WORDS: MARANA BRAND • IMAGES: THE HOME STUDIO & SHUTTERSTOCK
For homeowners who are looking for ways to keep motivated in these challenging circumstances, a change in your own environment can help boost morale and make a space feel like new.
“Being trapped in your home for this long can highlight those small irritations that you’ve been ignoring for so long. And you don’t have to spend a fortune to revamp your space; sometimes small changes can make a big difference,” says Adrian Goslett, regional director and CEO, RE/MAX of Southern Africa.
Consider the following:
A space can feel incredibly different simply by decluttering and reorganising. To start, go through all drawers and create piles for the things that will be kept, donated, or thrown away. After decluttering, homeowners can regain some sense of control by organising the storage spaces in the home.
Rearranging your current furniture can give your living space a whole new look. Establish the focal point in the room and work from there, leaving enough space for easy circulation within the room. “Even if you’re not able to change the position of your key pieces – like a sofa and media unit – switching out and moving around the additional items and accessories make all the difference.
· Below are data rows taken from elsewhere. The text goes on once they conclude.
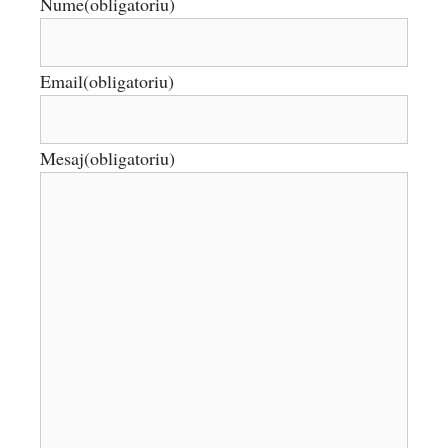
Nume
(obligatoriu)
Email
(obligatoriu)
Mesaj
(obligatoriu)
If this is the case, our trick is to take everything out of the room, just leaving those key items in the correct position, and then bring it all back into the room one by one. This blank canvas gives you the opportunity to look at the room in a new way, and think about how you can mix and match what you already have. Remember, less is always more! Don’t crowd the room,” says Karen Steyn, founder of The Home Studio.
The power of paint
Paint has to be one of the easiest and most budget-friendly ways to make a major change in your living space. Whether you’re giving white walls a fresh new coat, or going for a complete change with a darker, dramatic look, or painting a feature wall or just a door, paint has the power to completely change the overall style and feeling of any room. “We always suggest swatching first to see how the colour looks in your space, and don’t be afraid to go darker than you think. Rich, saturated colours add so much warmth to a living room,” Steyn says.
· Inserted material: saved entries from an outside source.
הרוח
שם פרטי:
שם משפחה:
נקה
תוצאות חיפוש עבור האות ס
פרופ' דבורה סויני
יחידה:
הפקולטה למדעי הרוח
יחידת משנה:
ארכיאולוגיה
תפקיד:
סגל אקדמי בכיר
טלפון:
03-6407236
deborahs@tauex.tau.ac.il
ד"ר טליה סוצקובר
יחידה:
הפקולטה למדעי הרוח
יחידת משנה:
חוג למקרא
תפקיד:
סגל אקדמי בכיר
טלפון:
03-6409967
Even if you’re not able to change the position of your key pieces – like a sofa and media unit – switching out and moving around the additional items and accessories make all the difference. Karen Steyn, founder, The Home Studio
Bring in some life
A simple basket planter and plant can make the difference needed to make your living space feel alive and welcoming. Using a basket for your planter has the additional benefit of introducing added texture to the living space. The responsibility of having to take care of plants can give homeowners a small sense of purpose, which can be helpful for those who are struggling to cope. “We prefer one large plant to maximise the visual impact,” Steyn says.
People say it all the time, but swapping out scatter cushions really can make your living room feel like a completely different space. For those low on cash, even try swapping items like curtains, rugs, and scatter cushions from one room to the other. “For the upcoming winter months consider bringing in cushions in deep, saturated colours, as well as having a mix of fabrics for the finishes. We currently have a deep love of rich earthy colours, such as rust, terracotta and burgundy. A well-placed blanket or throw will tie it all together – and keep you warm!”
So you need a new couch, armchair, desk, table…? No need to get alarmed by prices. Search through Facebook Marketplace or a local buy-and-sell Facebook page, or put on your mask and go on a treasure hunt in the neighbourhood second hand store. You might just find the perfect previously loved piece looking for a new home.
A bit of DIY can turn it into a statement.
See the light
The right lighting can do wonders to lift the mood of a home. “This may sound surprising, but remember to layer your lighting too. Good lighting is a must – day or night – and it pays to have a mix of ceiling, wall, table and floor lamps. Obviously you don’t need them all, especially in smaller spaces, but two complimentary styles should ensure your living space can be either fully illuminated, or indirectly lit through ambient and reading lighting,” Steyn suggests.